Some example integrations include eCommerce websites and point of sales; ERP and financial accounting systems; and CRM and marketing cloud platforms.
Want to find out how Cyclr will enhance your integration strategy?
iPaaS vs. Embedded iPaaS
Whereas an iPaaS solution is designed for an end-user to use directly to resolve their own problems. An embedded iPaaS solution allows SaaS vendors to create, manage and deploy integrations to their clients directly from within their own platform. This enables the SaaS vendor to resolve integrations on behalf of their users seamlessly from within their own SaaS product.
Integration Enablement Through Embedded iPaaS
Embedded iPaaS solutions combine the power of a full iPaaS system with the flexibility of a white-labelled solution. This allows SaaS vendors to rapidly expand their integration offerings without adding to their developer backlog. They can resolve key integration problems including API versioning and updating, individual integration maintenance, and handling and maintaining multiple API and authentication types.
Embedded iPaaS providers will furnish companies with a toolkit that enables them to focus primarily on the customer solution. While the heavy lifting from a coding and infrastructure perspective is done by the embedded SaaS provider. The appropriate and intelligent use of embedded SaaS solutions can accelerate time to market and deliver rapid feature enhancement.
If there’s no API in place, an embedded iPaaS solution enables the direct connection with databases, or other third-party data sources, in order to manage user data.
What Benefits Embedded iPaaS Solutions Offer You
Using an embedded iPaaS solution offers a number of benefits:
- They offer native integrations to customers without them having to leave their application environment: a much better customer experience
- By avoiding a customer having to leave your SaaS application to achieve integration, you retain control of your customer relationship
- Time to market for new integrations is vastly reduced thanks to pre-built components, an environment designed for creativity and the ability to build whatever you choose (within reason)
- A well-designed embedded iPaaS toolkit should be appropriate and accessible to both developers (technical) and commercial staff (non-technical)
- Using an embedded iPaaS platform can reduce on resources – both time and cost – required to deliver integrations
- It provides a single platform for in-app self-service and custom integrations
Who uses iPaaS?
iPaaS benefits three main groups:
- SaaS applications: Embedded iPaaS solutions provide an interface to create integrations and automation workflows that can be deployed within their application. The interface allows for a wider range of team members to create integrations, allowing developers to focus on the product.
- System integrators – Teams of people who specialise in creating links and automation between systems for their client’s companies.

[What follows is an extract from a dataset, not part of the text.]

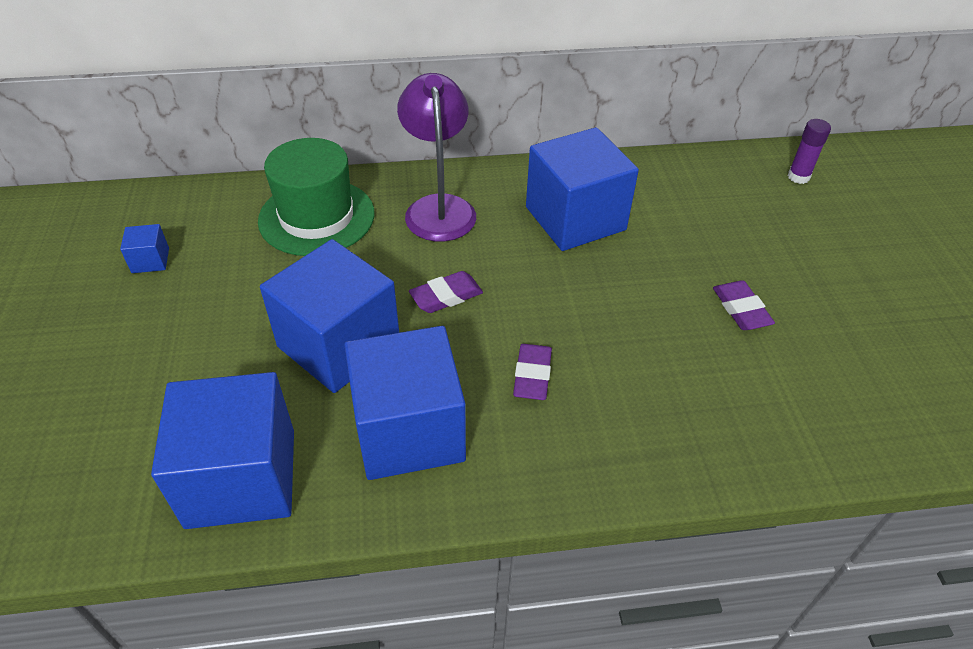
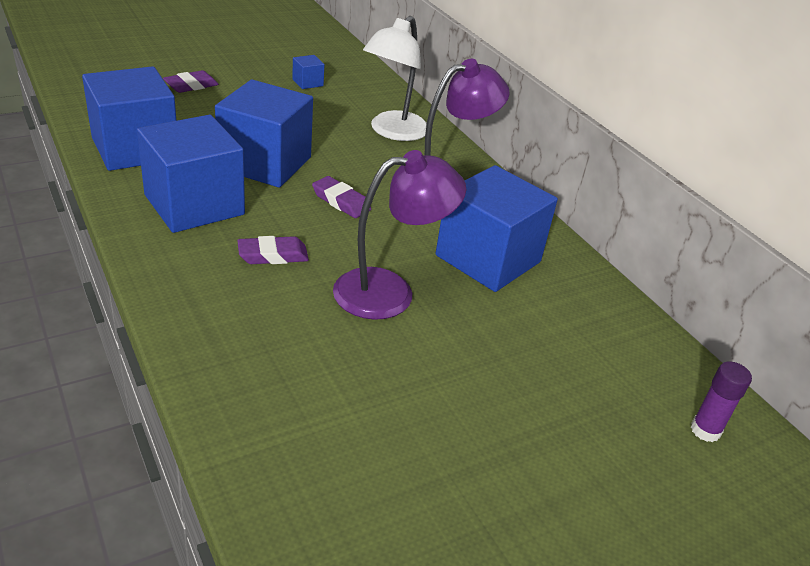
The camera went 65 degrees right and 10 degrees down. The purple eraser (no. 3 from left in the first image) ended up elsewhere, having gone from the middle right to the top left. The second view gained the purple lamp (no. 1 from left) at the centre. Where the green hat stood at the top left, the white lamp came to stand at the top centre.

As businesses move to use a wider range of SaaS applications to run their operations on, an iPaaS solution allows them to create integrations with new systems without having the learn their architecture inside out.
- Enterprise companies – Companies of this size will likely run their businesses on a vast array of systems. iPaaS services allow enterprises to control the data flow into their main systems, so they can monitor the business from a top-down level. This allows their employees to use the systems they find most effective to do their jobs.
The rise of SaaS platforms, the proliferation of APIs and the inevitable desire for consolidation have meant that the need for integrations has rapidly developed into a general expectation. An embedded iPaaS platform allows you to focus on the solution to your customer’s needs. Rather than having to build, manage and maintain the component building blocks of the solution.